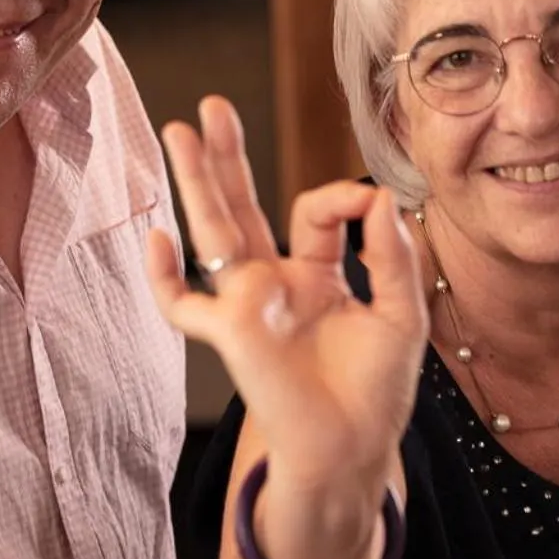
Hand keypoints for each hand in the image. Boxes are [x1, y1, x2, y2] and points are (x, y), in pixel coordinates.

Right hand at [147, 96, 427, 496]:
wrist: (352, 451)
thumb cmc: (376, 392)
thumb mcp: (402, 313)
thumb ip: (395, 254)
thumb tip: (382, 196)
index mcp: (317, 275)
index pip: (317, 213)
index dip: (346, 199)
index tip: (373, 206)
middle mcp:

- WHAT NEEDS TO BE DONE: Omit the pictures, then output the rest of the listing exactly.

- RESULT FOR THIS EXERCISE:
Hand keypoints for each hand in the image. Boxes are [x1, y1, x2, y2] and points are (x, y), in pixel coordinates.

Right hand at [147, 96, 427, 496]:
wrist: (352, 451)
thumb cmc: (376, 392)
thumb mcp: (402, 313)
thumb ip: (395, 254)
thumb tip: (382, 196)
index mcp: (317, 275)
index pip: (317, 213)
index dip: (346, 199)
index tip: (373, 206)
middle mcp:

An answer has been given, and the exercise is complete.